Nursing has long been plagued by short staffing, jeopardizing worker and patient safety, and COVID-19 has since exacerbated long standing problems. Alberta is long overdue for a long-term staffing strategy, but instead the government is pursuing short-sighted, expensive ploys—all while trying to convince us we can't afford to pay our nurses what they deserve.
Moreover, the government continues to obscure the reality of their proposals, with Finance Minister Travis Toews saying today that the contract proposal contains a three year "wage freeze," ultimately confuscating the actual impact it will have on nurses and their families.

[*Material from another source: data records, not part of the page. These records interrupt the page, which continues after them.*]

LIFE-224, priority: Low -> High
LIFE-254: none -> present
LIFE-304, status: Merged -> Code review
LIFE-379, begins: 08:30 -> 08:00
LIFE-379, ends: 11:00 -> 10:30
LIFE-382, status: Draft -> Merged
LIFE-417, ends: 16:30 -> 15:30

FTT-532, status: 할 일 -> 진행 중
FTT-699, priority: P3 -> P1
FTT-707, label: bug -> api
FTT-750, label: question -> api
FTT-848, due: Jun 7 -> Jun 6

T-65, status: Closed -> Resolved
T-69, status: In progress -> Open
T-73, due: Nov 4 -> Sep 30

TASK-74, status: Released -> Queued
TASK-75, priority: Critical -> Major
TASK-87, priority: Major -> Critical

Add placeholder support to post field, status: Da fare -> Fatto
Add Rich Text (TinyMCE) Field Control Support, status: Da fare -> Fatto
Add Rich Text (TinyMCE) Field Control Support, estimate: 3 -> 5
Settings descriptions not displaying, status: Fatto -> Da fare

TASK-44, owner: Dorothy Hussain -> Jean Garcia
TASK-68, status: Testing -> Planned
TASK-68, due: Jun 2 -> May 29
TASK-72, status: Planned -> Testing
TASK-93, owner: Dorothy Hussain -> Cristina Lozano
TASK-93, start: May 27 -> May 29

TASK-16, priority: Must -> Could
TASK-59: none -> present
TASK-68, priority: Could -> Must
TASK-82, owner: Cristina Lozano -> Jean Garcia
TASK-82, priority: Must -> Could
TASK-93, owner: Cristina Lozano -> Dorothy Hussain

If governments had actually listened to front-line workers who have, for years, advocated for appropriate levels of staffing; and if they had actually shown respect and recognized the value that front-line workers bring to our health care system, we would not be in this situation today. But once again, Albertans are faced with having to deal with the stark reality of understaffing, impacting not only health care workers, but the health and safety of all those patients who rely on their care.
“Our human resources are not finite,” says Azocar. “In order to have a well-staffed and well-resourced public health care system—one that is robust and adaptable enough to be there for us when we need it—we must be willing to recognize the vital importance and value of our front-line workers, and ensure they are respected as such.”